Tornando alla Somalia c’è poi un rapporto di Greenpeace che localizza soprattutto ad Haifun la destinazione dei rifiuti, nella regione del Bosaso. Chiamata l’’isola del sale’ per le numerose saline è stata scelta fin dagli anni Ottanta anche da altri Paesi come Stati Uniti e Francia, per la zona sabbiosa e l’accesso solo dal mare, come deposito privilegiato di rifiuti altamente tossici, presumibilmente anche radioattivi, protetto da muri di cemento armato alti trenta metri sorvegliati giorno e notte. Di tutto questo probabilmente ha parlato il sultano Abdullah Mussa Bogor a Ilaria Alpi durante l’intervista. Di quel colloquio ci resta un appunto (‘cinque navi’) e appena dieci minuti registrati di un incontro durato non meno di due ore in cui si è discusso di intervento italiano e affari sporchi. Strano che Cassini non abbia visto armi né rifiuti.

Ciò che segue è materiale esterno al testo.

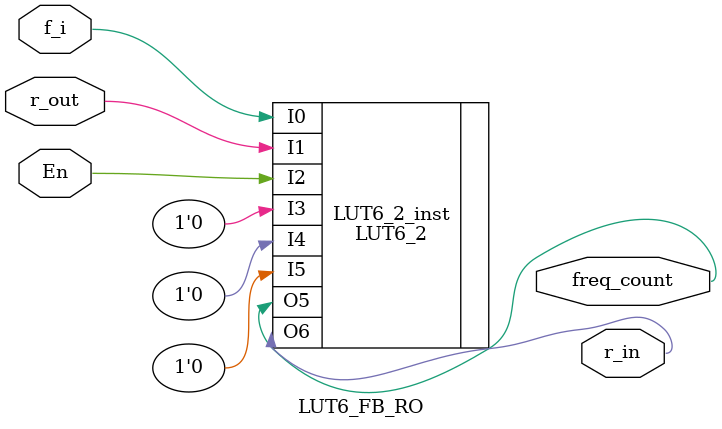
<source format=v>
`timescale 1ns / 1ps


module LUT6_FB_RO(
    (*DONT_TOUCH= "true"*) input En,
    (*DONT_TOUCH= "true"*) input r_out,
    (*DONT_TOUCH= "true"*) input f_i,
    (*DONT_TOUCH= "true"*) output r_in,
    (*DONT_TOUCH= "true"*) output freq_count
    );
// LUT6_2: 6-input, 2 output Look-Up Table
// 7 Series
// Xilinx HDL Libraries Guide, version 14.7
//(* LOCK_PINS="I0:A1, I1:A2, I2:A3, I3:A4, I4:A5, I5:A6" *)
LUT6_2 #(
.INIT(64'hCACACACACACACACA)
) LUT6_2_inst (
.O6(r_in), // 1-bit LUT6 output
.O5(freq_count), // 1-bit lower LUT5 output
.I0(f_i), // 1-bit LUT input
.I1(r_out), // 1-bit LUT input
.I2(En), // 1-bit LUT input
.I3(1'b0), // 1-bit LUT input
.I4(1'b0), // 1-bit LUT input
.I5(1'b0) // 1-bit LUT input (fast MUX select only available to O6 output)
);
endmodule
</source>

Quando stavo a Mogadiscio, sono andato a El Ma’an, il porto naturale, e ho visto passare di tutto, anche fusti e droga che lì chiamano chat: la vendono al mercato, tranquillamente, e la comprano tutti, anche i bambini.

All’udienza di ieri a Perugia c’era anche Hashi: «Io non ho ucciso quei due giornalisti, ma chi lo ha fatto sa perché», ha ribadito. Imponente la sfilata di testimoni, fra cui Giancarlo Marocchino, potente imprenditore di Mogadiscio. La Alpi e Hrovatin furono uccisi a pochi passi da casa sua, fu tra i primi ad arrivare sul luogo dell’esecuzione e fu lui a caricare sulla sua auto i corpi delle vittime. Forse, anche oggi, potrebbe dire molte cose.